YPF was the best performer among Repsol units in the second quarter, with operating income soaring 364 percent as pump prices in Argentina rose by about 20 percent in the first half of 2010.
The bond sale may attract investors who are betting that the country’s next government will ease export caps. The Oct. 27 death of Nestor Kirchner, Fernandez’s husband and predecessor, increases the chances an opposition candidate will win next year’s presidential election, Harper said.
“Anyone else is likely to be more market friendly and implement policies that provide incentives for private sector investment,” he said.
The cost of protecting Argentine debt against non-payment for five years with credit-default swaps rose 8 basis points yesterday to 608, according to data provider CMA. Credit-default swaps pay the buyer face value in exchange for the underlying securities or the cash equivalent should a government or company fail to adhere to debt agreements.
The extra yield investors demand to hold Argentine dollar bonds instead of U.S. Treasuries slid four basis points to 508 as of 9 a.m. New York time, according to JPMorgan Chase & Co.
Warrants linked to growth in South America’s second-biggest economy rose 0.22 cent to 14.10 cents, according to data compiled by Bloomberg. The economy may expand as much as 9 percent this year, the fastest pace in five years, the central bank said last week.
The peso slid 0.1 percent to 3.9614 per U.S. dollar.
Repsol is seeking to reduce exposure to mature fields in Argentina while boosting exploration in Brazil’s offshore Santos Basin and elsewhere to increase output. Repsol Chief Executive Officer Antonio Brufau said last month that the company wants to sell more of YPF to Argentine investors through a private offering or a share sale.
“The thing is it will take time because Argentina is a difficult place to gather funds and I don’t need investors in New York, I want local ones,” Brufau told reporters in Buenos Aires on Oct. 6.

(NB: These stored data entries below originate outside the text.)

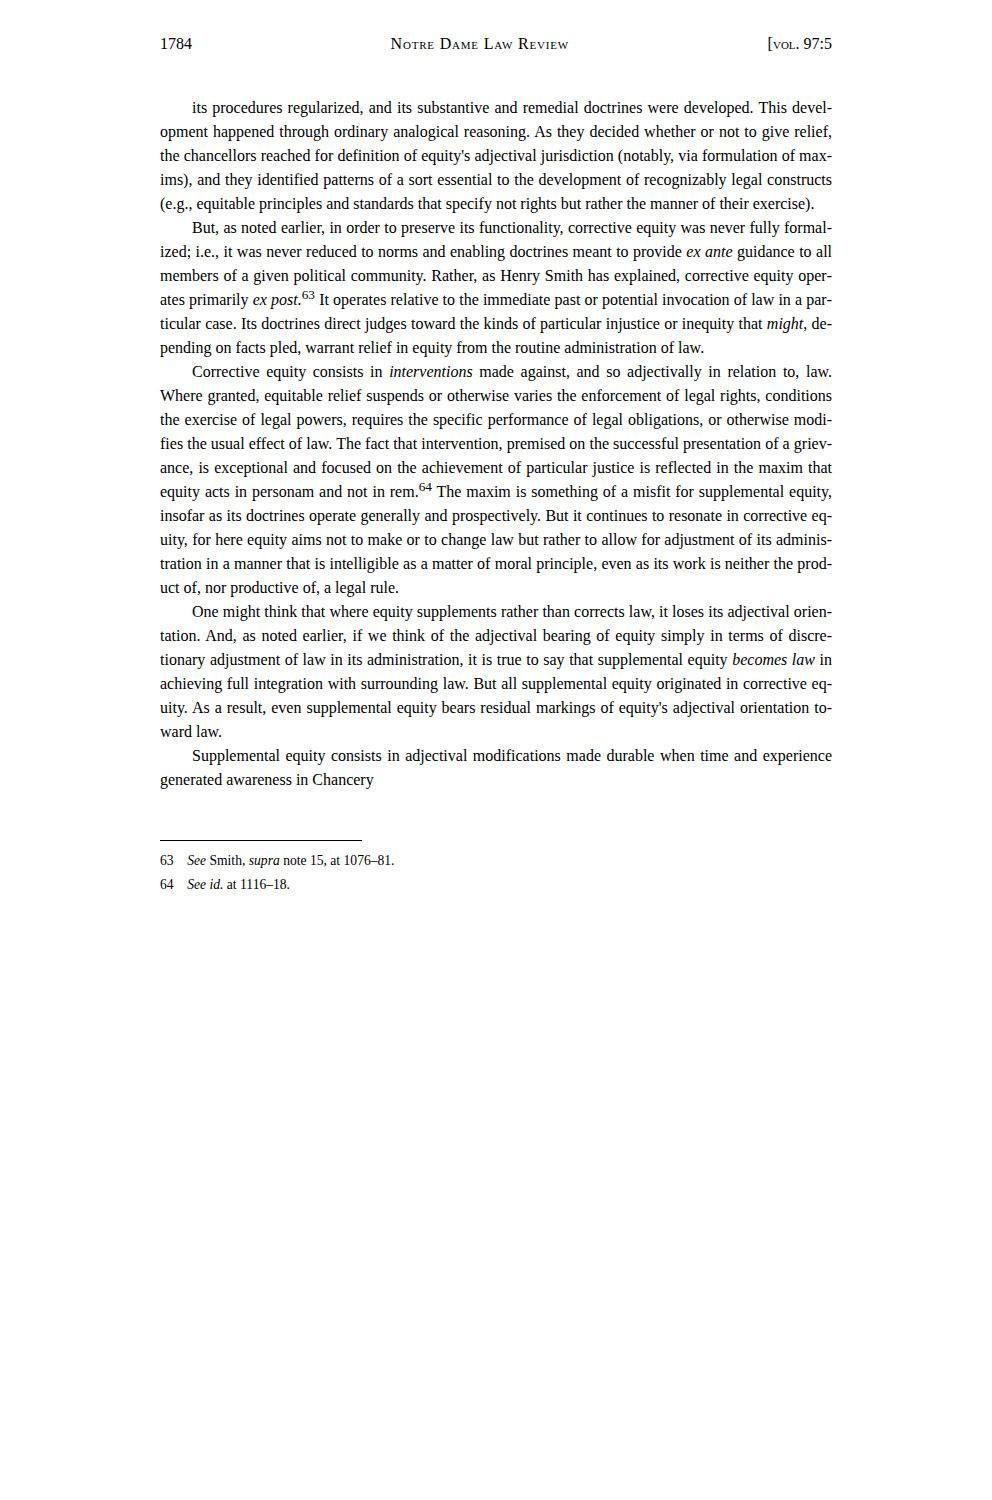1784 Notre Dame Law Review [vol. 97:5
its procedures regularized, and its substantive and remedial doctrines were developed. This development happened through ordinary analogical reasoning. As they decided whether or not to give relief, the chancellors reached for definition of equity's adjectival jurisdiction (notably, via formulation of maxims), and they identified patterns of a sort essential to the development of recognizably legal constructs (e.g., equitable principles and standards that specify not rights but rather the manner of their exercise).
But, as noted earlier, in order to preserve its functionality, corrective equity was never fully formalized; i.e., it was never reduced to norms and enabling doctrines meant to provide ex ante guidance to all members of a given political community. Rather, as Henry Smith has explained, corrective equity operates primarily ex post.63 It operates relative to the immediate past or potential invocation of law in a particular case. Its doctrines direct judges toward the kinds of particular injustice or inequity that might, depending on facts pled, warrant relief in equity from the routine administration of law.
Corrective equity consists in interventions made against, and so adjectivally in relation to, law. Where granted, equitable relief suspends or otherwise varies the enforcement of legal rights, conditions the exercise of legal powers, requires the specific performance of legal obligations, or otherwise modifies the usual effect of law. The fact that intervention, premised on the successful presentation of a grievance, is exceptional and focused on the achievement of particular justice is reflected in the maxim that equity acts in personam and not in rem.64 The maxim is something of a misfit for supplemental equity, insofar as its doctrines operate generally and prospectively. But it continues to resonate in corrective equity, for here equity aims not to make or to change law but rather to allow for adjustment of its administration in a manner that is intelligible as a matter of moral principle, even as its work is neither the product of, nor productive of, a legal rule.
One might think that where equity supplements rather than corrects law, it loses its adjectival orientation. And, as noted earlier, if we think of the adjectival bearing of equity simply in terms of discretionary adjustment of law in its administration, it is true to say that supplemental equity becomes law in achieving full integration with surrounding law. But all supplemental equity originated in corrective equity. As a result, even supplemental equity bears residual markings of equity's adjectival orientation toward law.
Supplemental equity consists in adjectival modifications made durable when time and experience generated awareness in Chancery
63 See Smith, supra note 15, at 1076–81.
64 See id. at 1116–18.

Ollom said “Argentina has some specific challenges in that government policies haven’t been very government friendly in regard to developing oil. YPF as a business is probably less valuable today than it was 10 years ago.”
YPF may spend $3 billion to $3.5 billion a year to boost operations in Brazil, Colombia, Mexico and Canada, Eskenazi said in the May interview. Overseas sales will account for 50 percent of total revenue in 10 years, up from 30 percent now, he said.
There will likely be strong demand for the company’s bonds, BCP’s Harper said.
“There’s appetite in the market for emerging market fixed income, especially for the higher yields Argentina corporates offer, and YPF is a blue-chip company,” Harper said. “It all lines up pretty well.”